I looked at this one at Dover. I went with another option mainly because of the bungee weave and stopper were hard, and there was no padding right on that area. I felt that would be unpleasant to land on. Can you share your experiences with it?


Unrelated to the quote and comments, but I found this helpful when I was searching for mine as it was a pretty thorough review of the options. 
https://www.equisearch.com/HorseJournal/heres-choose-body-protector-25128


----------



## Filou (Jan 16, 2014)

Here's some falls where the horse is landing on the person and while they are not able to get up and walk away it's amazing they survived with as little injury as they have. 





Broken ribs





Head injury, cleared to ride next day

There's another I'm looking for with a grey gelding. Tumbles over the rider and the rider gets up and walks away.
Found it.


----------



## QtrBel (May 31, 2012)

I've only worn it a couple of times but have found no restriction. I typically don't jump. My child wears it year round. His only complaint has been when riding during the heat of the summer but it isn't unbearable. The sides he ties and doesn't use the cord stopper.


----------



## Jolien (Aug 19, 2019)

Buddytink said:


> I've been thinking about buying a protective riding vest and was wondering if anyone else rides in them or could tell me a little more about them?
> 
> I know most of the people that I see who use them are jumpers/eventer/cross country/endurance type riding. I don't ride in any of these disciplines tho. I mainly train horses and barrel race and then just some general riding. Would a vest be beneficial? There have been a few people in my area who have been killed due to horses flipping over on them and the saddle horn hitting them in the chest. Would a vest protect against these types of accidents?
> 
> How hot are the vest? Do they restrict movement? Are they heavy?


hello 



I am a beginning rider and I bought a level 3 body protector for horseback riding. I got it in discount (because I am a size small and they have difficulties selling those to adult females.) The vest protects my ribcage, tailbone and vital organs. I heard that it improves your chanches of surviving if your horse falls on you, accidentaly steps on you after falling and panicking or when hit (but I doubt a horse hitting me full on my chest with its hooves would be... erm survivable, your heart would take a tremendous hit too...) Like you I have know several people that got severely wounded or died after accidents with a horse (like a horse tripping and falling on them... ) 
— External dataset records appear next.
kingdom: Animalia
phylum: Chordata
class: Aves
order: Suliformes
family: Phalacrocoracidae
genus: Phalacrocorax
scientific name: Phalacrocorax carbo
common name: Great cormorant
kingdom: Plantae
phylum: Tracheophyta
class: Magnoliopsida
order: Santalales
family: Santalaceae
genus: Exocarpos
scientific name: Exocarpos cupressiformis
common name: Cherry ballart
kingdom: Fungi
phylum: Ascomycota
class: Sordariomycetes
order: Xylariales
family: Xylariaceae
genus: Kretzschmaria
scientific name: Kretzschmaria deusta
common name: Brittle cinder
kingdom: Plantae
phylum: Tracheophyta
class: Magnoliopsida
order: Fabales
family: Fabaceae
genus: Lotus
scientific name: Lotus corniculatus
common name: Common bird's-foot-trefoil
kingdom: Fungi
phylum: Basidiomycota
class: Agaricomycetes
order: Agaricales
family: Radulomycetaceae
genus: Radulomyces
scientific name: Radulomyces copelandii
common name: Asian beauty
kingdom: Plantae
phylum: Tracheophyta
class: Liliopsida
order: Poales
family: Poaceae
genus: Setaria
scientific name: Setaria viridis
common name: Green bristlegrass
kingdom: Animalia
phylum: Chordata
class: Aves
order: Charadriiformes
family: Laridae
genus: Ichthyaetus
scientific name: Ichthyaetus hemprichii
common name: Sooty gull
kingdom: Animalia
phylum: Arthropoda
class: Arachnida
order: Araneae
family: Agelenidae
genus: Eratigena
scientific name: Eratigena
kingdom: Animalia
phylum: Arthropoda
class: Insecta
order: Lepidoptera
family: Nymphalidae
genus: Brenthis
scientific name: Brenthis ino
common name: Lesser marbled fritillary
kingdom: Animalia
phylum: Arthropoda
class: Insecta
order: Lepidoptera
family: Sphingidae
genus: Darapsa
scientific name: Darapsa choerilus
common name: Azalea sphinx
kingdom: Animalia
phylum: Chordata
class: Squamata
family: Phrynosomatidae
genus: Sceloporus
I don't find it to restrict my movements (but I bought a more expensive one and not the cheapest on the market.) As for warmth... I ride in 30 degrees (celsius), It's hot but not unbearable. If you live in a hot climate and you are gonna do work and intensive things with your horse, I can imagine it would get really really hot. It's light (some kind of foam in it), I often forget I am wearing it.  It looks fashionable (not really ugly, it's ok in size S!.) If I would ever ride events I would definitely pair it up with an airbag vest. Safety first.


----------



## my2geldings (Feb 18, 2008)

The vests are definitely great to have. I ride in one myself but I also do cross country and start/train young horses so I tend to throw it on for protection. They are a great addition but definitely not there to prevent everything as far as injury goes. I would just suggest making sure that it has at least the basic certification on it(check to see what the tags say).


----------